NEW YORK (Bloomberg) — Security Capital Assurance Ltd., stripped of its AAA bond insurer ratings, rose the most in almost two months in over-the-counter trading after saying it's trying to cancel insurance it wrote on collateralised debt obligations.

"We intend to pursue our rights fully with respect to this matter," Paul Giordano, SCA's president and chief executive officer, said on a conference call today. Reserves for the $3.1 billion of mortgage-linked CDOs represent a "significant portion" of what the company set aside last quarter, he said.

Terminating the contracts would eliminate the potential for losses. Competitors such as MBIA Inc. and Ambac Financial Group Inc. may also seek to get out of the $100 billion of protection on CDOs tied to sub-prime mortgages that they've written if they're unable to shore up capital through "means less embarrassing to investment banks," said Janet Tavakoli, president of Chicago-based Tavakoli Structured Finance.

"The first shoe has dropped," Tavakoli, a consultant, wrote in a note to clients today.

SCA rose 13 cents, or 20 percent, to 79 cents, after climbing as high as $1.40. It was the biggest percentage gain since the stock rose 76 percent on January 23. New York Stock Exchange trading has been halted on the stock since March 3 after its price fell below $1. SCA stock, first sold to the public in 2006, has fallen 97 percent over the past year.

SCA on Thursday scrapped its dividend and said it will stop writing new business after posting a $1.2 billion fourth-quarter net loss. The company also said auditors won't question whether it can remain in business.

After SCA said in February it wouldn't meet its year-end filing deadline, the company said auditors might question its ability to continue as a "going concern." SCA in the fourth quarter put aside $651.5 million to cover claims on CDOs and $37.2 million for bonds backed by home equity loans. CDOs repackage pools of assets into new securities with varying risks.

SCA is seeking to terminate seven contracts on CDOs with an entity that it said hadn't met its obligations under the deal. The termination is being disputed by the other party, SCA said without identifying the entity. The insurer moved to end the so-called credit-default swaps this quarter after the counterparty failed to meet requirements "in a fundamental way," Giordano said. He said he wouldn't discuss the details of the issue, citing the recommendation of lawyers. The contracts represented more than half of the 13 that caused SCA to boost reserves last quarter.

The disputed contracts were responsible for $427.4 million of new reserves, according to a report yesterday by Fox-Pitt Kelton Cochran Caronia Waller analysts Gary Ransom and Amit Kumar, who didn't say with whom the contracts were written.

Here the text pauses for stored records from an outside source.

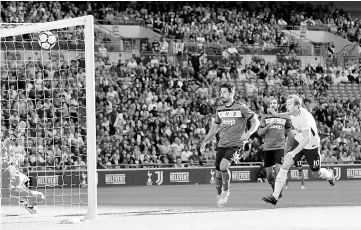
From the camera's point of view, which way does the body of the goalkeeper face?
to the viewer's right

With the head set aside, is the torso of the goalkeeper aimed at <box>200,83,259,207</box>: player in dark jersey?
yes

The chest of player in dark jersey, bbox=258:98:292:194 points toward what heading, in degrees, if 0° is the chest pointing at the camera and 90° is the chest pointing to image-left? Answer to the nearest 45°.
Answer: approximately 0°

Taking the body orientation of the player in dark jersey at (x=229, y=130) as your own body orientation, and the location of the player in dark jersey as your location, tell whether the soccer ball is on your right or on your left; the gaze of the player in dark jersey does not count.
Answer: on your right

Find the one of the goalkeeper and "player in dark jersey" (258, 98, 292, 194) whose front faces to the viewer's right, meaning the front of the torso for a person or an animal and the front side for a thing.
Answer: the goalkeeper

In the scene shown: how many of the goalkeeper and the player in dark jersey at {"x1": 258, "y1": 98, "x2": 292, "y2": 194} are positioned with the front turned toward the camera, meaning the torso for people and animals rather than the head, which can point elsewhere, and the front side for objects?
1

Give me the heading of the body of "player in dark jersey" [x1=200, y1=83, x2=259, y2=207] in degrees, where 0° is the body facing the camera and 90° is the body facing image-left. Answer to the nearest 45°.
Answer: approximately 45°

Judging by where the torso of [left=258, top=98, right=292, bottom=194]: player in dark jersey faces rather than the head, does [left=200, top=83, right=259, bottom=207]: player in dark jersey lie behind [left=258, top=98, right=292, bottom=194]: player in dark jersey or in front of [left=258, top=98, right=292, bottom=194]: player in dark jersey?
in front

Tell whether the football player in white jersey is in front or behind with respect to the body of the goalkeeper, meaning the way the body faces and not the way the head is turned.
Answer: in front

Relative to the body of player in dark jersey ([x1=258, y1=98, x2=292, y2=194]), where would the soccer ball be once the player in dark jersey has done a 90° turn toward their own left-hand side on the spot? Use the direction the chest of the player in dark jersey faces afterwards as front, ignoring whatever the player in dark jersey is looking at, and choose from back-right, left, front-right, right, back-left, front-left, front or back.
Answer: back
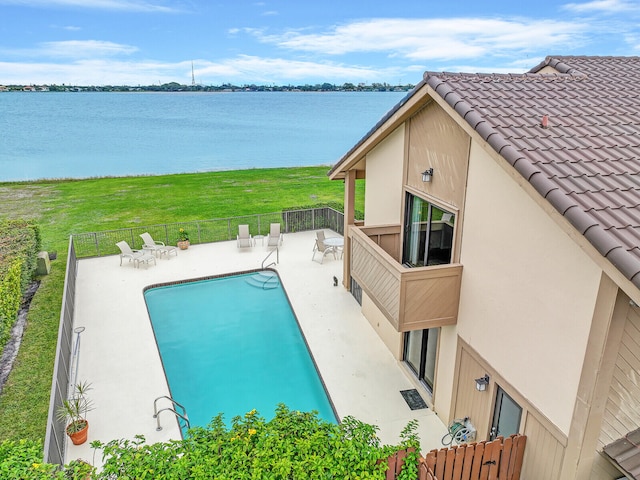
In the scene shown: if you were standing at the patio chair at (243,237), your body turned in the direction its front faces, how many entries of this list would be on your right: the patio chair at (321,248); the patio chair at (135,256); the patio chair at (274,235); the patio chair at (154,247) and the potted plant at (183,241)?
3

As part of efforts to meet or reduce capital needs, which include the possibility of reinsurance, SCA has been seeking to restructure contracts, Giordano said. SCA talked to banks and other firms who bought its protection on $16.8 billion of asset- backed CDOs on a one-on-one basis and "we are now in a process of organising them into a group," he said.

SCA hired Rothschild Inc. to help review its business after anticipated losses on sub-prime-mortgage securities resulted in crippling downgrades by the three major rating companies.